Whereas spatial retro-cues are known to strongly affect the content of visual memory (Astle et al., 2012; Griffin & Nobre, 2003; Landman et al., 2003; Makovski, Sussman, & Jiang, 2008; Murray, Nobre, Clark, Cravo, & Stokes, 2013; Rerko & Oberauer, 2013; Rerko, Souza, & Oberauer, 2014; Sligte et al., 2008), few studies have addressed the role of FBA during VSTM maintenance. In these studies, colored retro-cues identified one of several colored objects held in memory and participants reproduced their orientation (Heuer & Schubö, 2016; Li & Saiki, 2015; Pertzov et al., 2013). The observed advantage of valid retro-cues was comparable to that of spatial retro-cues in terms of its time course and the size of the effect (Pertzov et al., 2013), although it had a different spatial profile (Heuer & Schubö, 2016). Nevertheless, observers may have used the feature retro-cue to guide spatial attention to the remembered item’s location (cf. Pertzov et al., 2013). We meticulously designed our stimuli to pre-empt any spatial strategy to solve the task. Observers deployed attention globally to the orientation of one group of gratings, spatially interspersed with gratings of an uncued orientation, and displayed at sizable eccentricity. We thus isolated robust effects of FBA on the content of VSTM, despite a potentially privileged role of location in the maintenance of information in VSTM (Pertzov & Husain, 2014).

The literature on spatial attention in VSTM (see overview in Souza & Oberauer, 2016) may provide inspiration for the mechanisms underlying feature-based retro-cueing. One set of accounts suggests that retro-cues protect visual information from time-based decay or interference. Visual memory traces may become diffuse over time (Wimmer, Nykamp, Constantinidis, & Compte, 2014) or merge with neighbouring ones (Wei, Wang, & Wang, 2012). This view predicts a continuous decrease of the fidelity of memory representations and thus reduced precision in memory reports. A valid retro-cue could stop this diffusion, or reduce interference with distractor orientations (Pertzov et al., 2013). Alternatively, the entire representation may fade out (Wei et al., 2012), be suddenly lost (Zhang & Luck, 2009), or no longer available for recall, unless selected by retrospective attention (Murray et al., 2013). A proper evaluation of these scenarios calls for a manipulation of set-size or incentives to trade off quality and quantity of memory representations (Fougnie, Cormiea, Kanabar, & Alvarez, 2016). Moreover, if the retro-cue protected information from decay then memory performance should be the same in trials with valid retro-cues and trials with no retro-cue in which the report is required at the time the valid retro cue would normally appear (cf. Makovski et al., 2008; Pertzov et al., 2013).

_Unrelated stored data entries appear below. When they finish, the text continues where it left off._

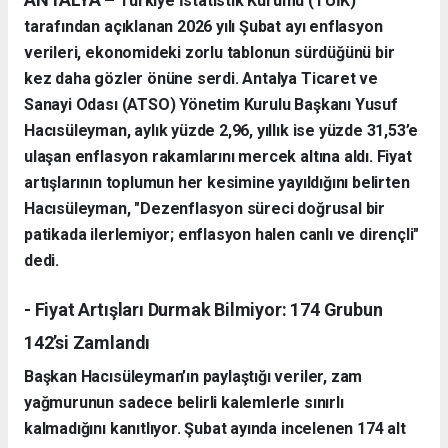
Türkiye İstatistik Kurumu (TÜİK)
tarafından açıklanan 2026 yılı Şubat ayı enflasyon
verileri, ekonomideki zorlu tablonun sürdüğünü bir
kez daha gözler önüne serdi. Antalya Ticaret ve
Sanayi Odası (ATSO) Yönetim Kurulu Başkanı Yusuf
Hacısüleyman, aylık yüzde 2,96, yıllık ise yüzde 31,53’e
ulaşan enflasyon rakamlarını mercek altına aldı. Fiyat
artışlarının toplumun her kesimine yayıldığını belirten
Hacısüleyman, "Dezenflasyon süreci doğrusal bir
patikada ilerlemiyor; enflasyon halen canlı ve dirençli"
dedi.
- Fiyat Artışları Durmak Bilmiyor: 174 Grubun
142’si Zamlandı
Başkan Hacısüleyman’ın paylaştığı veriler, zam
yağmurunun sadece belirli kalemlerle sınırlı
kalmadığını kanıtlıyor. Şubat ayında incelenen 174 alt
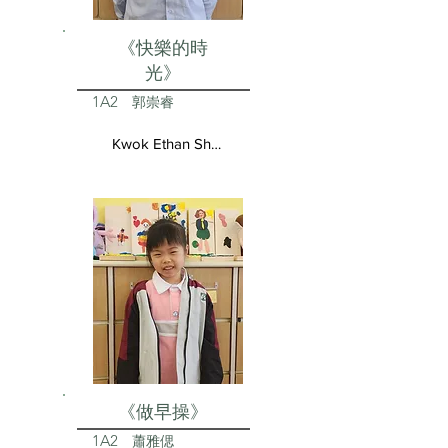
《快樂的時
光》
1A2
郭崇睿
Kwok Ethan Shun Yui
《做早操》
1A2
蕭雅偲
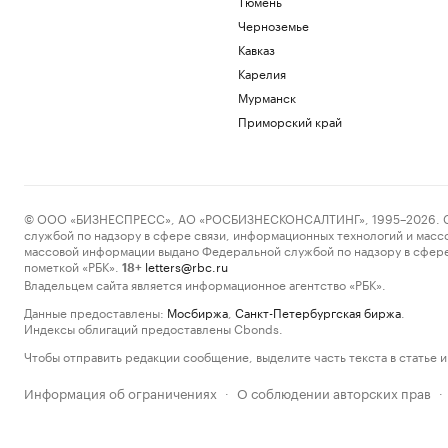
Тюмень
Черноземье
Кавказ
Карелия
Мурманск
Приморский край
© ООО «БИЗНЕСПРЕСС», АО «РОСБИЗНЕСКОНСАЛТИНГ», 1995–2026. Сообщ
службой по надзору в сфере связи, информационных технологий и масс
массовой информации выдано Федеральной службой по надзору в сфере
пометкой «РБК».
letters@rbc.ru
18+
Владельцем сайта является информационное агентство «РБК».
Данные предоставлены:
Мосбиржа
,
Санкт-Петербургская биржа
.
Индексы облигаций предоставлены Cbonds.
Чтобы отправить редакции сообщение, выделите часть текста в статье и 
Информация об ограничениях
О соблюдении авторских прав
·
·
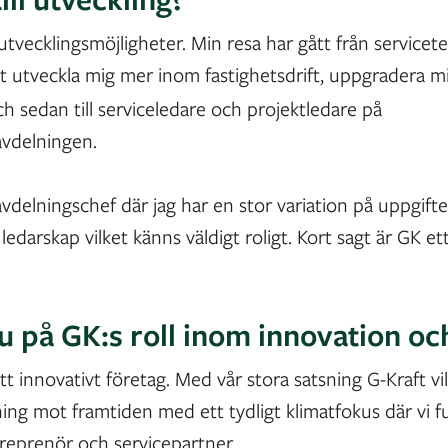
 utvecklingsmöjligheter. Min resa har gått från servicet
att utveckla mig mer inom fastighetsdrift, uppgradera mig
h sedan till serviceledare och projektledare på
avdelningen.
 avdelningschef där jag har en stor variation på uppgifte
darskap vilket känns väldigt roligt. Kort sagt är GK ett
u på GK:s roll inom innovation oc
 ett innovativt företag. Med vår stora satsning G-Kraft vil
ng mot framtiden med ett tydligt klimatfokus där vi 
treprenör och servicepartner.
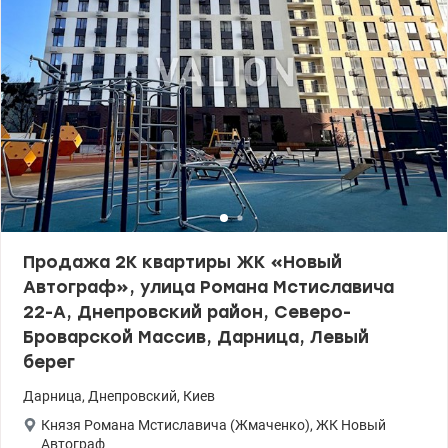
уютный двор • три раздельные комнаты • кухня-гостиная •
гостевой санузел и ванная • прихожая + гардеробная зона
Экологический район, рядом парк Победа, озера, лесопарк. До г.
Дарница – 15 минут пешком. Рядом находятся детские сады и
школы. В доме индивидуальное электрическое отопление.
Уютное лобби на первом этаже. Подземный паркинг с лифтом.
Территория ЖК закрыта без авто. Охрана 24/7. Детские и
спортивные площадки, зоны отдыха. Отдельно предлагаются –
лучшее место в подземном паркинге и кладовая на этаже
площадью 6,5 м². Звоните (или пишите Viber/Telegram) для
предварительной записи на просмотр. Цена 144 000 у.е. Марина,
тел.: 063 392 35 35 valion.ua/1142124
Продажа 2К квартиры ЖК «Новый
Автограф», улица Романа Мстиславича
22-А, Днепровский район, Северо-
Броварской Массив, Дарница, Левый
берег
Дарница
,
Днепровский
,
Киев
Князя Романа Мстиславича (Жмаченко)
,
ЖК Новый
Автограф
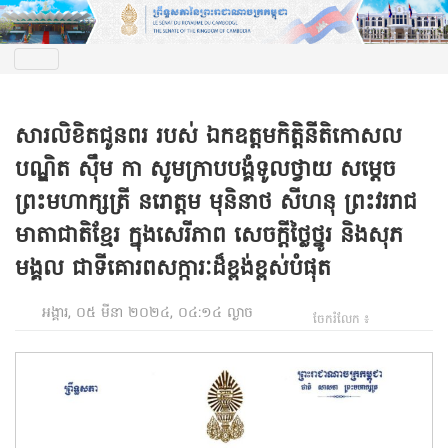
សារលិខិតជូនពរ របស់ ឯកឧត្តមកិត្តិនីតិកោសល
បណ្ឌិត ស៊ឹម កា​ សូមក្រាបបង្គំទូលថ្វាយ សម្តេច
ព្រះមហាក្សត្រី នរោត្តម មុនិនាថ សីហនុ ព្រះវររាជ
មាតាជាតិខ្មែរ ក្នុងសេរីភាព សេចក្តីថ្លៃថ្នូរ និងសុភ
មង្គល ជាទីគោរពសក្ការៈដ៏ខ្ពង់ខ្ពស់បំផុត
អង្គារ, ០៥ មីនា ២០២៤, ០៤:១៤ ល្ងាច
ចែករំលែក ៖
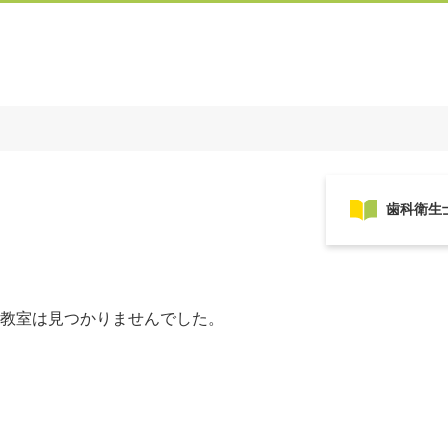
教室は見つかりませんでした。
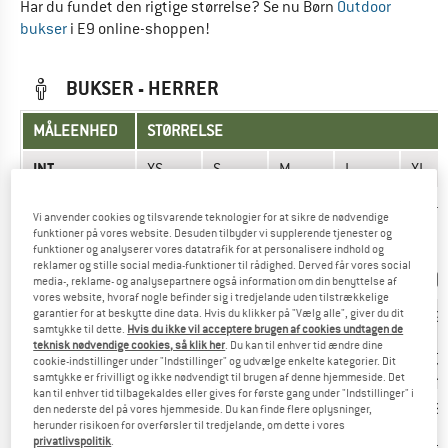
Har du fundet den rigtige størrelse? Se nu Børn
Outdoor
bukser
i E9 online-shoppen!
BUKSER - HERRER
MÅLEENHED
STØRRELSE
INT.
XS
S
M
L
XL
170-
173-
177-
179-
182-
Vi anvender cookies og tilsvarende teknologier for at sikre de nødvendige
173
175
179
182
185
funktioner på vores website. Desuden tilbyder vi supplerende tjenester og
Højde (cm)
cm
cm
cm
cm
cm
funktioner og analyserer vores datatrafik for at personalisere indhold og
(67-
(68-
(69,5-
(70,5-
(71,5
reklamer og stille social media-funktioner til rådighed. Derved får vores social
68'')
69'')
70,5'')
71,5'')
73'')
media-, reklame- og analysepartnere også information om din benyttelse af
vores website, hvoraf nogle befinder sig i tredjelande uden tilstrækkelige
garantier for at beskytte dine data. Hvis du klikker på "Vælg alle", giver du dit
67-72
72-77
77-79
85-90
91-9
samtykke til dette.
Hvis du ikke vil acceptere brugen af cookies undtagen de
cm
cm
cm
cm
cm
Talje (cm)
teknisk nødvendige cookies, så klik her
. Du kan til enhver tid ændre dine
(26,5-
(28,5-
(30,5-
(33,5-
(36-
cookie-indstillinger under "Indstillinger" og udvælge enkelte kategorier. Dit
28,5'')
30,5'')
31'')
35,5'')
38'')
samtykke er frivilligt og ikke nødvendigt til brugen af denne hjemmeside. Det
kan til enhver tid tilbagekaldes eller gives for første gang under "Indstillinger" i
77-79
80-81
81-83
84-85
86-8
den nederste del på vores hjemmeside. Du kan finde flere oplysninger,
Skridtlængde
cm
cm
cm
cm
cm
herunder risikoen for overførsler til tredjelande, om dette i vores
(cm) -
privatlivspolitik
.
(30,5-
(31,5-
(32-
(33-
(34-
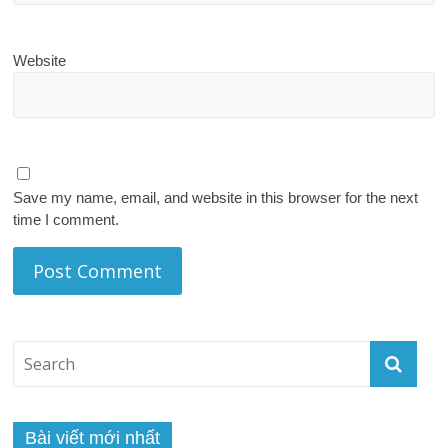
Website
Save my name, email, and website in this browser for the next
time I comment.
Bài viết mới nhất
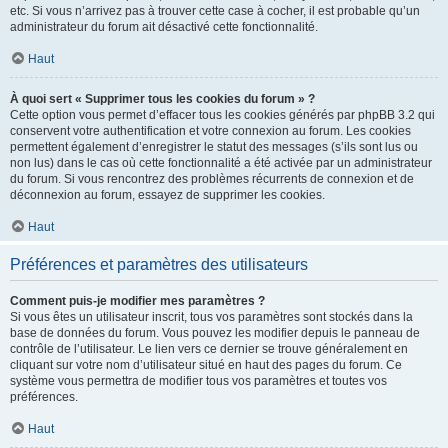
etc. Si vous n’arrivez pas à trouver cette case à cocher, il est probable qu’un
administrateur du forum ait désactivé cette fonctionnalité.
Haut
À quoi sert « Supprimer tous les cookies du forum » ?
Cette option vous permet d’effacer tous les cookies générés par phpBB 3.2 qui
conservent votre authentification et votre connexion au forum. Les cookies
permettent également d’enregistrer le statut des messages (s’ils sont lus ou
non lus) dans le cas où cette fonctionnalité a été activée par un administrateur
du forum. Si vous rencontrez des problèmes récurrents de connexion et de
déconnexion au forum, essayez de supprimer les cookies.
Haut
Préférences et paramètres des utilisateurs
Comment puis-je modifier mes paramètres ?
Si vous êtes un utilisateur inscrit, tous vos paramètres sont stockés dans la
base de données du forum. Vous pouvez les modifier depuis le panneau de
contrôle de l’utilisateur. Le lien vers ce dernier se trouve généralement en
cliquant sur votre nom d’utilisateur situé en haut des pages du forum. Ce
système vous permettra de modifier tous vos paramètres et toutes vos
préférences.
Haut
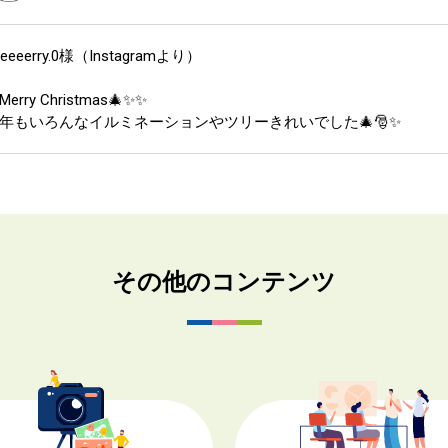
heeeerry.0様（Instagramより）
Merry Christmas🎄✨️✨️
年もいろんなイルミネーションやツリーきれいでした🎄🎅✨️
その他のコンテンツ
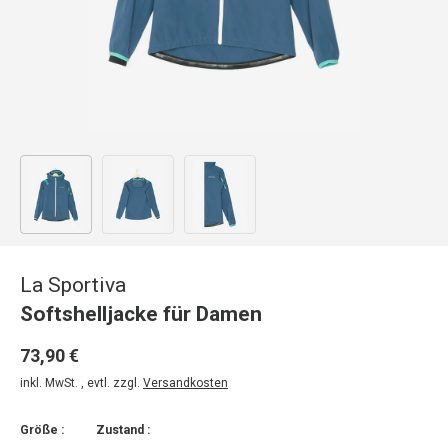
Bild 1 in Galerieansicht laden
Bild 2 in Galerieansicht laden
Bild 3 in Galerieansicht laden
La Sportiva
Softshelljacke für Damen
73,90 €
inkl. MwSt. , evtl. zzgl.
Versandkosten
Größe :
Zustand :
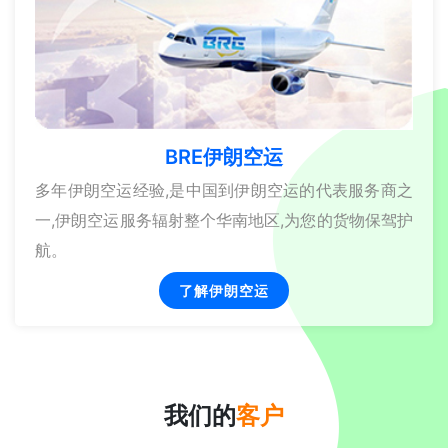
BRE伊朗空运
多年伊朗空运经验,是中国到伊朗空运的代表服务商之
一,伊朗空运服务辐射整个华南地区,为您的货物保驾护
航。
了解伊朗空运
我们的
客户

Retro-cues may also protect memory representations from visual interference caused by the probe array (Makovski et al, 2008) or interference from a secondary task (Makovski & Pertzov, 2015). To account for the observed lack of interactions between pre-cues and retro-cues, this would imply that perceptual interference from the probe array affected all memory representations in a similar way, independent of the priority set by the pre-cue.

Finally, recent results show that repeated retro-cueing during the retention interval resulted in better memory performance for the repeatedly cued item as compared to single cues, suggesting that spatial retro-cues can strengthen memory representations (Rerko & Oberauer, 2013). Here, we observed a similar result: a valid retro-cues further added to the effect of the pre-cue. In contrast to the study on spatial retro-cueing, we presented cues before and after the memory array, suggesting that a combination of pre- and retro-cues can equally strengthen representations in a cumulative fashion.

In summary, we have demonstrated the visual system’s ability to flexibly re-set priorities for perception and memory. While future studies need to disentangle the mechanisms giving rise to these results, they highlight the role of FBA beyond initial sensory stages and add to the accumulating evidence for the versatility of fundamental selection processes in human vision and cognition.